Oleh: Pdt. Pinehas Djendjengi
Mikha 7:1-6
(1) Celaka aku! Sebab keadaanku seperti pada pengumpulan buah-buahan musim kemarau, seperti pada pemetikan susulan buah anggur: tidak ada buah anggur untuk dimakan, atau buah ara yang kusukai. (2) Orang saleh sudah hilang dari negeri, dan tiada lagi orang jujur di antara manusia. Mereka semuanya mengincar darah, yang seorang mencoba menangkap yang lain dengan jaring. (3) Tangan mereka sudah cekatan berbuat jahat; pemuka menuntut, hakim dapat disuap; pembesar memberi putusan sekehendaknya, dan hukum, mereka putar balikkan! (4) Orang yang terbaik di antara mereka adalah seperti tumbuhan duri, yang paling jujur di antara mereka seperti pagar duri; hari bagi pengintai-pengintaimu, hari penghukumanmu, telah datang, sekarang akan mulai kegemparan di antara mereka! (5) Janganlah percaya kepada teman, janganlah mengandalkan diri kepada kawan! Jagalah pintu mulutmu terhadap perempuan yang berbaring di pangkuanmu! (6) Sebab anak laki-laki menghina ayahnya, anak perempuan bangkit melawan ibunya, menantu perempuan melawan ibu mertuanya; musuh orang ialah orang-orang seisi rumahnya.

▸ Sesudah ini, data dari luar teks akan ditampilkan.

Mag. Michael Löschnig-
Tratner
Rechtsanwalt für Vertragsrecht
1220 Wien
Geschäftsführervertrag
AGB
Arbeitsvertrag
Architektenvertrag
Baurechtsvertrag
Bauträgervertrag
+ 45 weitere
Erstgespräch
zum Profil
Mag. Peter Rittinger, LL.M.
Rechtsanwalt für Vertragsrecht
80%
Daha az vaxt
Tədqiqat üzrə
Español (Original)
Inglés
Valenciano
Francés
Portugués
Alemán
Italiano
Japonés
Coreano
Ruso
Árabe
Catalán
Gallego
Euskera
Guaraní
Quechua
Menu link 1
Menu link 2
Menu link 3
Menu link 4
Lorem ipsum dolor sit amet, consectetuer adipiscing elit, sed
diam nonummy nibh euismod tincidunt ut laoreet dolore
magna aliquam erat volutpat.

Mikha adalah nabi yang bekerja dalam masa pemerintahan tiga raja Yehuda. Ketiga raja itu adalah Yotam (751-736 SM), Ahas (736-716 SM) dan Hizkia (716-687 SM). Sebenarnya nabi Mikha patut berbangga karena dapat melihat dan mengalami banyak hal dalam masa pemerintahan ketiga raja tersebut. Namun ternyata tidak demikian. Hatinya justru teriris-iris melihat perilaku jahat bangsanya, karena itu ia selalu mengecam mereka. Dia paling tidak tahan melihat kejahatan dan perilaku busuk para penguasa, termasuk pemimpin agama. Ia akan segera menegur dan mengkritik pemerintah yang korup, hakim-hakim yang kena suap, hidup para imam yang diwarnai kepalsuan rohani. Ia tidak bisa diam melihat pemerasan terhadap orang miskin yang dilakukan orang kaya dan kuat. Ia juga akan marah melihat ketidakjujuran-ketidakjujuran dalam praktek bisnis. Ia sangat prihatin dengan kondisi negerinya yang mulai kehilangan orang-orang jujur dan saleh, orang-orang yang memiliki integritas. Yang ada hanyalah orang-orang jahat yang siap mengincar darah dan menjatuhkan orang lain (ay. 2).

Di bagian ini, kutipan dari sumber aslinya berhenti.